Der Bund hat den beschwerdeführenden Parteien Aufwendungen in der Höhe von insgesamt EUR 1.326,40 binnen zwei Wochen bei sonstiger Exekution zu ersetzen.
Begründung
1.1. Mit erstinstanzlichem Bescheid vom 13. Jänner 2011 ordnete die Bezirkshauptmannschaft Eisenstadt-Umgebung gemäß § 53 Abs 1 Z 1 lit a GSpG die Beschlagnahme einer Reihe von näher bezeichneten Glücksspielgeräten an.
1.2. Mit dem angefochtenen Bescheid wies die belangte Behörde unter Spruchabschnitt II.1. die Berufung der beschwerdeführenden Parteien gegen diesen Bescheid hinsichtlich der Geräte mit den Nummern 1 und 2 sowie 6 bis 8 mangels Parteistellung als unzulässig zurück und hinsichtlich der Geräte mit den Nummern 3 bis 5, 9 bis 11 und 12 gemäß § 66 Abs 4 AVG als unbegründet ab.

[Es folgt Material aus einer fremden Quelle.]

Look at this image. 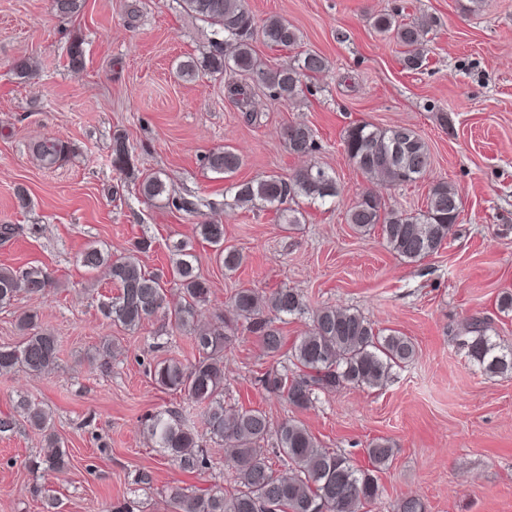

Die Spruchabschnitte I. und II.2. betreffen Berufungen anderer Parteien (in Spruchpunkt I. hinsichtlich anderer Geräte, in Spruchpunkt II.2. hinsichtlich derselben Geräte, die im Übrigen in Spruchpunkt II. Gegenstand der Entscheidung waren).
Die belangte Behörde ging davon aus, dass die Erstbeschwerdeführerin die Eigentümerin der Geräte mit den Nummern 3 bis 5, 9 bis 11 und 12 und die Zweitbeschwerdeführerin Veranstalterin der mit diesen Geräten angebotenen Ausspielungen gewesen sei, sodass die Berufungen der Beschwerdeführerinnen (nur) hinsichtlich dieser Geräte zulässig gewesen seien; im Übrigen (hinsichtlich der Geräte mit den Nummern 1 und 2 sowie 6 bis 8) seien die Beschwerdeführerinnen weder Eigentümer noch Inhaber oder Veranstalter gewesen, sodass die Berufungen insoweit zurückzuweisen gewesen seien.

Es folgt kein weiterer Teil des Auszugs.